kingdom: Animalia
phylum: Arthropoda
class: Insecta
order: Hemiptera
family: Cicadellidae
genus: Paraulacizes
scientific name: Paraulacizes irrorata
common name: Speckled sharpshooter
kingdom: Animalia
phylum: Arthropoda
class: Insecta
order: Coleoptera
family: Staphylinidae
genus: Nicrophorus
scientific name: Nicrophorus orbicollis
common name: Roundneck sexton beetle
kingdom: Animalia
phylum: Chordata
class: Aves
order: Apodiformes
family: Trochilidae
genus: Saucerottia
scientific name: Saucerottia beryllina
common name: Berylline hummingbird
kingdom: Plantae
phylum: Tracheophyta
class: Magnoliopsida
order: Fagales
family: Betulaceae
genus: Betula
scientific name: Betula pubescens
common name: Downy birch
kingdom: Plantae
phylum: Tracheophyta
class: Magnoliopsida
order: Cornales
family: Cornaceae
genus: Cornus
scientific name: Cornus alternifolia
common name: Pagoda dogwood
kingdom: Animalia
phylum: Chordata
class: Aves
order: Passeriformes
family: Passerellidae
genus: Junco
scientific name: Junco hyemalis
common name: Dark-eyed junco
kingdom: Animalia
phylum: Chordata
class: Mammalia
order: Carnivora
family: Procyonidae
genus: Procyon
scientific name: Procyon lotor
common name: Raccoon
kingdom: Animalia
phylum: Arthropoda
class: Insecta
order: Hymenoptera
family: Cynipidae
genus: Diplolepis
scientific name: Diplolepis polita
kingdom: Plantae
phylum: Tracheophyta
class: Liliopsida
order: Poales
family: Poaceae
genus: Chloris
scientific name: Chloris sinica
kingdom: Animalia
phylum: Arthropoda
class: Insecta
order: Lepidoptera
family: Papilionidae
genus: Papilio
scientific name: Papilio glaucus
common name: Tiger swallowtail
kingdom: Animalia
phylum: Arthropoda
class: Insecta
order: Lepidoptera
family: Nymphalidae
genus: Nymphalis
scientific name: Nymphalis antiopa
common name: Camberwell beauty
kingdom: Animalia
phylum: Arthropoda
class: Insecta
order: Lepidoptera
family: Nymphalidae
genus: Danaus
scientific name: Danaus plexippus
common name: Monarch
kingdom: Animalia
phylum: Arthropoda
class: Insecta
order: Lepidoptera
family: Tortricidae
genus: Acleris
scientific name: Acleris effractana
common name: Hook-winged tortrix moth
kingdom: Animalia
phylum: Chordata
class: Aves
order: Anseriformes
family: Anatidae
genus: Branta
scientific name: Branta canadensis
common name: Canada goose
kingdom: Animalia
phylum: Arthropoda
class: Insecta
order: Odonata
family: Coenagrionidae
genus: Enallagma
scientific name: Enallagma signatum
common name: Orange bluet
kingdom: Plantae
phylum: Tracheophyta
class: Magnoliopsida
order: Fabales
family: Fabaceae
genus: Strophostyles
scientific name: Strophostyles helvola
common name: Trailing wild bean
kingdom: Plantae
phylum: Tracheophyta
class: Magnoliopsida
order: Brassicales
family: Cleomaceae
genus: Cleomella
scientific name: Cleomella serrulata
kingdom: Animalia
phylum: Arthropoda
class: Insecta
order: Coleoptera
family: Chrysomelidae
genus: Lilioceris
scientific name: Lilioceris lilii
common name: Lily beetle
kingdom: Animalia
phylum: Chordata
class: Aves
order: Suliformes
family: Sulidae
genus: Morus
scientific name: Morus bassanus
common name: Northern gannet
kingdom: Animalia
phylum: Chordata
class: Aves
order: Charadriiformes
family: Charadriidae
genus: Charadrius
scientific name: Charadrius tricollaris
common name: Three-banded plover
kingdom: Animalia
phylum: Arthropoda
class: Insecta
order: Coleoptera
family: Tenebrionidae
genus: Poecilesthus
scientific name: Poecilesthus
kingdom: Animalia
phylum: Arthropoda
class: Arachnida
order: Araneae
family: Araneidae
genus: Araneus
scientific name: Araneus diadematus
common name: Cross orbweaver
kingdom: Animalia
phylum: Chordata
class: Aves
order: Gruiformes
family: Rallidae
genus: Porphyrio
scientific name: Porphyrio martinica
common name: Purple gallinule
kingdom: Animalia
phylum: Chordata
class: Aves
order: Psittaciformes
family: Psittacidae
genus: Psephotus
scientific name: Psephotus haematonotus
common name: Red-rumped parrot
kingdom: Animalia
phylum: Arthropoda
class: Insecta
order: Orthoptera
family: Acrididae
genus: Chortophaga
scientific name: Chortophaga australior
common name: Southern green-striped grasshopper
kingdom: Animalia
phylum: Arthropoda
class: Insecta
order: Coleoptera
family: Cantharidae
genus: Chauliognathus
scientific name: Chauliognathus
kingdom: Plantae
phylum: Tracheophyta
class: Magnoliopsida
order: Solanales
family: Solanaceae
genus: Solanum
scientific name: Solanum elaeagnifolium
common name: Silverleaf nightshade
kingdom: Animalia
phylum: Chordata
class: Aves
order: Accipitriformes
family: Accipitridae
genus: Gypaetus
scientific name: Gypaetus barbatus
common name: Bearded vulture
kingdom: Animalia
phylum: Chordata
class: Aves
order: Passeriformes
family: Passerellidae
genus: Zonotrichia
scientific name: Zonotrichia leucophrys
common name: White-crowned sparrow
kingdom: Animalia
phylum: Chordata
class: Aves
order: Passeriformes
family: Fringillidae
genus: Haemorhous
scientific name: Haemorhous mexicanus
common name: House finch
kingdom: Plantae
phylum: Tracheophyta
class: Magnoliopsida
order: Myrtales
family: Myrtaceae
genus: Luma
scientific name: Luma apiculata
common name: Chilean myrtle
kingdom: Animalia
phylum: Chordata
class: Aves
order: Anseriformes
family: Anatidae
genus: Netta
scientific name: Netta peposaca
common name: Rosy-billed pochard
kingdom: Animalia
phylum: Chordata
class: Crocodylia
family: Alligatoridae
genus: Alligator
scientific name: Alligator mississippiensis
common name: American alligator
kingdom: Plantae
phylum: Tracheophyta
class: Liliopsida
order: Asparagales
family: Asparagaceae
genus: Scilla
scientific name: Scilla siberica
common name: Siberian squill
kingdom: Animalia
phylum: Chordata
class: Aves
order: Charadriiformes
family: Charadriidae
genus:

DESCRIPTION OF THE TASK
Could you copy out every line of the data above, character for character, with no changes?

OUTPUT FOR THIS EXERCISE
kingdom: Animalia
phylum: Arthropoda
class: Insecta
order: Hemiptera
family: Cicadellidae
genus: Paraulacizes
scientific name: Paraulacizes irrorata
common name: Speckled sharpshooter
kingdom: Animalia
phylum: Arthropoda
class: Insecta
order: Coleoptera
family: Staphylinidae
genus: Nicrophorus
scientific name: Nicrophorus orbicollis
common name: Roundneck sexton beetle
kingdom: Animalia
phylum: Chordata
class: Aves
order: Apodiformes
family: Trochilidae
genus: Saucerottia
scientific name: Saucerottia beryllina
common name: Berylline hummingbird
kingdom: Plantae
phylum: Tracheophyta
class: Magnoliopsida
order: Fagales
family: Betulaceae
genus: Betula
scientific name: Betula pubescens
common name: Downy birch
kingdom: Plantae
phylum: Tracheophyta
class: Magnoliopsida
order: Cornales
family: Cornaceae
genus: Cornus
scientific name: Cornus alternifolia
common name: Pagoda dogwood
kingdom: Animalia
phylum: Chordata
class: Aves
order: Passeriformes
family: Passerellidae
genus: Junco
scientific name: Junco hyemalis
common name: Dark-eyed junco
kingdom: Animalia
phylum: Chordata
class: Mammalia
order: Carnivora
family: Procyonidae
genus: Procyon
scientific name: Procyon lotor
common name: Raccoon
kingdom: Animalia
phylum: Arthropoda
class: Insecta
order: Hymenoptera
family: Cynipidae
genus: Diplolepis
scientific name: Diplolepis polita
kingdom: Plantae
phylum: Tracheophyta
class: Liliopsida
order: Poales
family: Poaceae
genus: Chloris
scientific name: Chloris sinica
kingdom: Animalia
phylum: Arthropoda
class: Insecta
order: Lepidoptera
family: Papilionidae
genus: Papilio
scientific name: Papilio glaucus
common name: Tiger swallowtail
kingdom: Animalia
phylum: Arthropoda
class: Insecta
order: Lepidoptera
family: Nymphalidae
genus: Nymphalis
scientific name: Nymphalis antiopa
common name: Camberwell beauty
kingdom: Animalia
phylum: Arthropoda
class: Insecta
order: Lepidoptera
family: Nymphalidae
genus: Danaus
scientific name: Danaus plexippus
common name: Monarch
kingdom: Animalia
phylum: Arthropoda
class: Insecta
order: Lepidoptera
family: Tortricidae
genus: Acleris
scientific name: Acleris effractana
common name: Hook-winged tortrix moth
kingdom: Animalia
phylum: Chordata
class: Aves
order: Anseriformes
family: Anatidae
genus: Branta
scientific name: Branta canadensis
common name: Canada goose
kingdom: Animalia
phylum: Arthropoda
class: Insecta
order: Odonata
family: Coenagrionidae
genus: Enallagma
scientific name: Enallagma signatum
common name: Orange bluet
kingdom: Plantae
phylum: Tracheophyta
class: Magnoliopsida
order: Fabales
family: Fabaceae
genus: Strophostyles
scientific name: Strophostyles helvola
common name: Trailing wild bean
kingdom: Plantae
phylum: Tracheophyta
class: Magnoliopsida
order: Brassicales
family: Cleomaceae
genus: Cleomella
scientific name: Cleomella serrulata
kingdom: Animalia
phylum: Arthropoda
class: Insecta
order: Coleoptera
family: Chrysomelidae
genus: Lilioceris
scientific name: Lilioceris lilii
common name: Lily beetle
kingdom: Animalia
phylum: Chordata
class: Aves
order: Suliformes
family: Sulidae
genus: Morus
scientific name: Morus bassanus
common name: Northern gannet
kingdom: Animalia
phylum: Chordata
class: Aves
order: Charadriiformes
family: Charadriidae
genus: Charadrius
scientific name: Charadrius tricollaris
common name: Three-banded plover
kingdom: Animalia
phylum: Arthropoda
class: Insecta
order: Coleoptera
family: Tenebrionidae
genus: Poecilesthus
scientific name: Poecilesthus
kingdom: Animalia
phylum: Arthropoda
class: Arachnida
order: Araneae
family: Araneidae
genus: Araneus
scientific name: Araneus diadematus
common name: Cross orbweaver
kingdom: Animalia
phylum: Chordata
class: Aves
order: Gruiformes
family: Rallidae
genus: Porphyrio
scientific name: Porphyrio martinica
common name: Purple gallinule
kingdom: Animalia
phylum: Chordata
class: Aves
order: Psittaciformes
family: Psittacidae
genus: Psephotus
scientific name: Psephotus haematonotus
common name: Red-rumped parrot
kingdom: Animalia
phylum: Arthropoda
class: Insecta
order: Orthoptera
family: Acrididae
genus: Chortophaga
scientific name: Chortophaga australior
common name: Southern green-striped grasshopper
kingdom: Animalia
phylum: Arthropoda
class: Insecta
order: Coleoptera
family: Cantharidae
genus: Chauliognathus
scientific name: Chauliognathus
kingdom: Plantae
phylum: Tracheophyta
class: Magnoliopsida
order: Solanales
family: Solanaceae
genus: Solanum
scientific name: Solanum elaeagnifolium
common name: Silverleaf nightshade
kingdom: Animalia
phylum: Chordata
class: Aves
order: Accipitriformes
family: Accipitridae
genus: Gypaetus
scientific name: Gypaetus barbatus
common name: Bearded vulture
kingdom: Animalia
phylum: Chordata
class: Aves
order: Passeriformes
family: Passerellidae
genus: Zonotrichia
scientific name: Zonotrichia leucophrys
common name: White-crowned sparrow
kingdom: Animalia
phylum: Chordata
class: Aves
order: Passeriformes
family: Fringillidae
genus: Haemorhous
scientific name: Haemorhous mexicanus
common name: House finch
kingdom: Plantae
phylum: Tracheophyta
class: Magnoliopsida
order: Myrtales
family: Myrtaceae
genus: Luma
scientific name: Luma apiculata
common name: Chilean myrtle
kingdom: Animalia
phylum: Chordata
class: Aves
order: Anseriformes
family: Anatidae
genus: Netta
scientific name: Netta peposaca
common name: Rosy-billed pochard
kingdom: Animalia
phylum: Chordata
class: Crocodylia
family: Alligatoridae
genus: Alligator
scientific name: Alligator mississippiensis
common name: American alligator
kingdom: Plantae
phylum: Tracheophyta
class: Liliopsida
order: Asparagales
family: Asparagaceae
genus: Scilla
scientific name: Scilla siberica
common name: Siberian squill
kingdom: Animalia
phylum: Chordata
class: Aves
order: Charadriiformes
family: Charadriidae
genus:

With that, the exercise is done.